4. Distinguish “Form” from “Function“
You might have thought that your life needed to look like the original form you imagined. To open your mind to new possibilities, it can help to distinguish the “Function” of what you want (the underlying type of experience you want) from the specific “Form” it will take. For example, as a coach, the Function I want for my life is to help women overcome their private suffering so they can make the contribution they are capable of. I could fulfill that Function in many Forms, such as a school guidance counselor, a therapist, or even a Priest or Rabbi. These days my preference is to do this as an executive coach who helps women get promoted. But if that avenue was blocked for me, I could satisfy my underlying purpose in another Form.
Sometimes that means being open to evolving your identity. This obstacle might lead you toward a different (or even better) way of finding your purpose. For example, my friend trained to be an opera singer. She loved singing but got vocal nodes which ended her opera career. She identified that ‘having a voice’ was the through-line and the “Function” she wanted for her life. She followed that passion in whatever form it was available to her, first as a corporate trainer and now as a worldwide consultant on Inclusion. She had to be open to changing her identity from Entertainer to Educator.
5. Identify the “real reason” you have an attachment to the outcome. Usually, the real attachment to the outcome can be found in “why” you want that outcome. Often you are trying to experience something inside of you that you are attributing to getting from outside of you.
For example, my friend is a well-known entrepreneur who was trying to have a relationship with a narcissistic man. She worked too hard to ‘get his love’: She dressed up in outfits that were beyond her means, and she supported his career at the expense of her own. At first, she couldn’t ‘let go’ of trying to get his love, even after she realized that he was so wrapped up in himself that he was incapable of loving her. Why?
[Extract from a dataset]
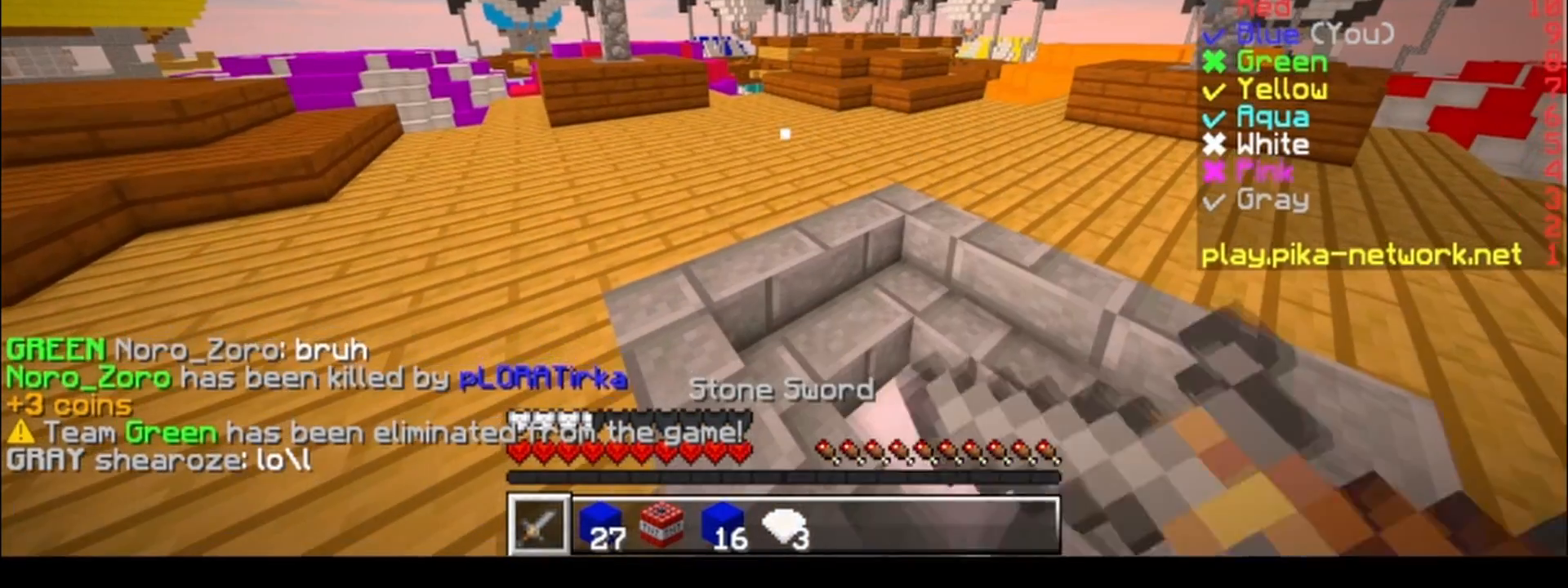
{"keys": [], "events": []}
Because she was hoping that if she could get him to say he loved her, then she was “loveable”. She could only release her attachment to him, along with all the wasted mental energy, once she was able to start to value herself. Then she no longer needed to see herself through his eyes, she could see herself through her own.
Similarly, if you were in a relationship with someone who had a sunny disposition but you are someone who tends to live in scarcity, you might think that the only way to have a positive and abundant life is to still be with that person. But that’s just a short cut or lack of confidence. You could grow to have that sunny feeling from your own life or within yourself.
The insights in this article are, in part, the opinion of the writer.